## [What to do]
1. Using the post on training data below, decide whether each statement agrees with it: (a) OpenAI is investing in synthetically generated text. (b) The writer sees Tesla's investment in synthetic data as a good sign. (c) In the music analogy, the model is trained on the raw sound. For each, answer yes or no and quote the deciding words.
2. Carry on the post on training data below, starting after its last sentence.

## [Text under study]
┌────────

"amount of compute" isn't equivalent to "infinite data," though. The observable spece will always be infinitely smaller than the possible space. ChatGPT has the benefit of the entire accumulated data of mankind, and has glaring repetitiveness, gaps, etc. OpenAI as a result is investing in synthetically generated text to improve this - which is problematic in and of itself.
Tesla is also investing in
synthetic data - which to me is a bit of a flashing red light because, wait, 2.5 million Tesla cars aren't enough to provide this training data?
But we're getting into a difference-of-approaches here. My general thought is that when you are having to approach infinite data to get the results you want, then there is something semantic which is missing.
As another analogy, consider music and consider training on song recognition. If you trained a model on the raw sound and let ML "take care of the rest," then you'd need an infinite number of sound samples to be able to take this model to recognize the same song being played on pianos, horns, guitars, etc and be able to apply this recognition to any arbitrary instrument.

└────────

## [Supplied information]
┌────────

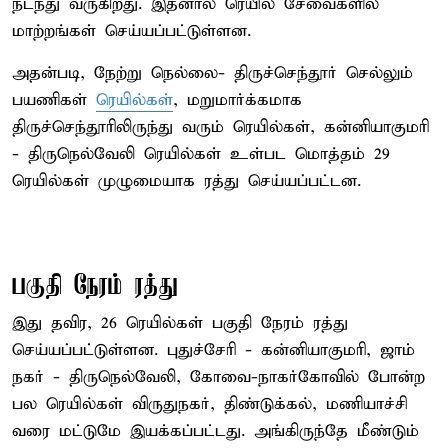
நடந்து வருகிறது. இதனால் ரெயில் சேவைகளில்
மாற்றங்கள் செய்யப்பட்டுள்ளன.
அதன்படி, நேற்று நெல்லை- திருச்செந்தூர் செல்லும்
பயணிகள்
ரெயில்கள்
, மறுமார்க்கமாக
திருச்செந்தூரிலிருந்து வரும் ரெயில்கள், கன்னியாகுமரி
- திருநெல்வேலி ரெயில்கள் உள்பட மொத்தம் 29
ரெயில்கள் முழுமையாக ரத்து செய்யப்பட்டன.
பகுதி நேரம் ரத்து
இது தவிர, 26 ரெயில்கள் பகுதி நேரம் ரத்து
செய்யப்பட்டுள்ளன. புதுச்சேரி - கன்னியாகுமரி, ஜாம்
நகர் - திருநெல்வேலி, கோவை-நாகர்கோவில் போன்ற
பல ரெயில்கள் விருதுநகர், திண்டுக்கல், மணியாச்சி
வரை மட்டுமே இயக்கப்பட்டது. அங்கிருந்தே மீண்டும்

└────────

## [Answer list]
1.
(a) Yes: "OpenAI as a result is investing in synthetically generated text to improve this"
(b) No: "which to me is a bit of a flashing red light"
(c) Yes: "If you trained a model on the raw sound"

2.
But if you take a step of abstraction back, and break down the music to its notation form - old fashioned music sheets - then the amount of training data required is exponentially less. But the "gotcha" part here is that it takes subsstantial study to "nail" the semantics, e.g., coming up with the right
notation system.
This is in fact what my company is based on - it is solving a particular problem space for which almost no diverse training data exists.